Whether this LED is usable for you depends on the brightness you need. If you don't need it to light up fully (or you use a version with higher intensity, see page 4), it would work. If you want to be sure you can use the full intensity, you need to use another one. Olin is right - the variation between batches can also mean that some are brighter than others. To ensure a uniform brightness, you need to control the current flowing through the LEDs.
For your simulation, you specify the led's forward voltage as "3V at 1A". This means the forward voltage of the leds at about 20mA will be much lower.
Everything is right there, you just need to read the leds datasheet to find the forward voltage at arount 20mA.
Best Answer
The resistor limits current and the LED curve is right
When I mentioned that both are right, I mean it this way:
Assuming, for example, that your voltage source is a low-impedance \$3.3\:\text{V}\$ (note the circle on the x-axis at that point), then the green line represents a \$330\:\Omega\$ resistor and the light blue line represents a \$180\:\Omega\$ resistor.
Let's look at where these lines intersect with the LED curve:
That's what a load line does for you. Makes it easy to find the operating point.
And you can see that, yes, the resistor limits the current, and, yes, the diode curve is correct, as well.
Creating a load line
To draw the load line for any resistor, just start at the \$V_{_\text{CC}}=3.3\:\text{V}\$ point on the x-axis (or, whatever your \$V_{_\text{CC}}\$ value happens to be) and then compute \$\frac{V_{_\text{CC}}}{R}\$ to pick out the y-axis value and mark that position there. Then get out a ruler and draw a line between these two points.
CR1220 as a power source
Tony does bring up a very important point in comments below my answer, given that you've specified a CR1220 battery rather than a low-impedance power supply. These batteries do have significant internal resistance (one that varies over time, as well) just as Tony wrote. He's quite right to suggest that the above analysis would only apply with a low-impedance power supply.

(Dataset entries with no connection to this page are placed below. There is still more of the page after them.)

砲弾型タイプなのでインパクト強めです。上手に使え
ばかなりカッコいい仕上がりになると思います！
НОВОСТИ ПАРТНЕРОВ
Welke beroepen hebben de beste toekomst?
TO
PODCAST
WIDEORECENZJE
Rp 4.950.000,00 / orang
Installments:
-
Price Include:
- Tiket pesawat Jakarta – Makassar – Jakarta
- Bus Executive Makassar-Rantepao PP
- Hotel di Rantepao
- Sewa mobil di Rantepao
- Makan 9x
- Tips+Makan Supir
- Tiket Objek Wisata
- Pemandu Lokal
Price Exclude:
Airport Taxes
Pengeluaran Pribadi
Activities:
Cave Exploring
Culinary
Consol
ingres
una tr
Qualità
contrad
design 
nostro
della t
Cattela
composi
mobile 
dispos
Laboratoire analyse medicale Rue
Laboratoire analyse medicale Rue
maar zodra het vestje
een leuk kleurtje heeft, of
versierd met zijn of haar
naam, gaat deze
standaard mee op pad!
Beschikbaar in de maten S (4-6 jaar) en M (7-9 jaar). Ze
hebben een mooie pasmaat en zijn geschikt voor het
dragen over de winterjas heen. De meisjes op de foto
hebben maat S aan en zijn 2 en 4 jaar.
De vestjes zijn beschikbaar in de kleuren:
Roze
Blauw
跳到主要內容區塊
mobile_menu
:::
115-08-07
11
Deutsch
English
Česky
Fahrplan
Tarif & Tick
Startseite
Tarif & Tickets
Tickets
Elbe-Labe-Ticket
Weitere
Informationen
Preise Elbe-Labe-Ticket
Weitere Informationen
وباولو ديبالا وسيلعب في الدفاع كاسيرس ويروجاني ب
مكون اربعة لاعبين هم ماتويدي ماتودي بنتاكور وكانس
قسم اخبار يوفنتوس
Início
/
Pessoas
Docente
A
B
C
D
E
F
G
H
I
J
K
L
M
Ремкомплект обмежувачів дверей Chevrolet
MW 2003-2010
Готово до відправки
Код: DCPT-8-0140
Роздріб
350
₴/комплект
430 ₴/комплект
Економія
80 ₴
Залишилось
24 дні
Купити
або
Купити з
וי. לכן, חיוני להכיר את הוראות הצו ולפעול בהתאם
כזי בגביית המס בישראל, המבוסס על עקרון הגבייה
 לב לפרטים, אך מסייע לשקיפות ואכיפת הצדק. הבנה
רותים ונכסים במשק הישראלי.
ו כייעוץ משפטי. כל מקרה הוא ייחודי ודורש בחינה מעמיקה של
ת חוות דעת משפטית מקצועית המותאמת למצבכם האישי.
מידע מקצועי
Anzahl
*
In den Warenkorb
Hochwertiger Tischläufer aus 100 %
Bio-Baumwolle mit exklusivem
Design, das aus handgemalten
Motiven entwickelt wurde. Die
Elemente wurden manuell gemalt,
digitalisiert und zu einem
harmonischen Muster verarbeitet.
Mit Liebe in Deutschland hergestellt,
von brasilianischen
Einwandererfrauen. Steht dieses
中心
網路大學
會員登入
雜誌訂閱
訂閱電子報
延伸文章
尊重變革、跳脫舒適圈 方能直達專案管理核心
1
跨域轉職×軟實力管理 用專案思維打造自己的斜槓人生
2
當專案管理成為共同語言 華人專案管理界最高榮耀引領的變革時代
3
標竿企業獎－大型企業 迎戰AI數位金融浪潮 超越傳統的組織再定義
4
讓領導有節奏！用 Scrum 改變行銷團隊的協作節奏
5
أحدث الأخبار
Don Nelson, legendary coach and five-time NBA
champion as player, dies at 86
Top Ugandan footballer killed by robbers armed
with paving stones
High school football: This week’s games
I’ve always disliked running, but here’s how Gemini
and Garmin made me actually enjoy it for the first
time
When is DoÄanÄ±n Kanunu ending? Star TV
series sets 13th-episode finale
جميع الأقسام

The internal resistance of the CR1220 might be as high as around 1000 Ohms, skimming a datasheet or two and doing some guess work. Even assuming that the datasheets are overly conservative, it's still going to be in the hundreds of Ohms.
Let's assume that the CR1220 has an internal resistance of \$470\:\Omega\$, just to pick something, and that you don't use an external resistor. Then the new chart might look like this:
I've added the red load line for the assumed internal resistance of the CR1220, above. (And it's nominal voltage starting point, which is \$3.0\:\text{V}\$.) Here, you can see that it intercepts the LED curve at somewhere between \$1\:\text{mA}\$ and \$2\:\text{mA}\$ and an LED voltage perhaps a little less than \$2.4\:\text{V}\$.
It may very well be that an external resistor isn't needed. If you supply one, you could consider just shorting it out to see what happens. (Given the CR1220, I would not be worried about attempting that experiment.)
Summary
But the earlier point above remains. Regardless of what's incorporated to make them, load lines make it quite easy in the end to work out the operating point when facing non-linear curves such as those presented by LEDs.
P.S. Looking at the LED curve, the function that seems to approximate it well is a simplified Shockley diode model of about \$I=1.96\times 10^{-10}\left(e^{^\frac{V}{0.153}}-1\right)\$. (That sets the emission coefficient to \$\eta\approx 5.9\$ and limits the bulk impedance to about \$2\:\Omega\$, I think.)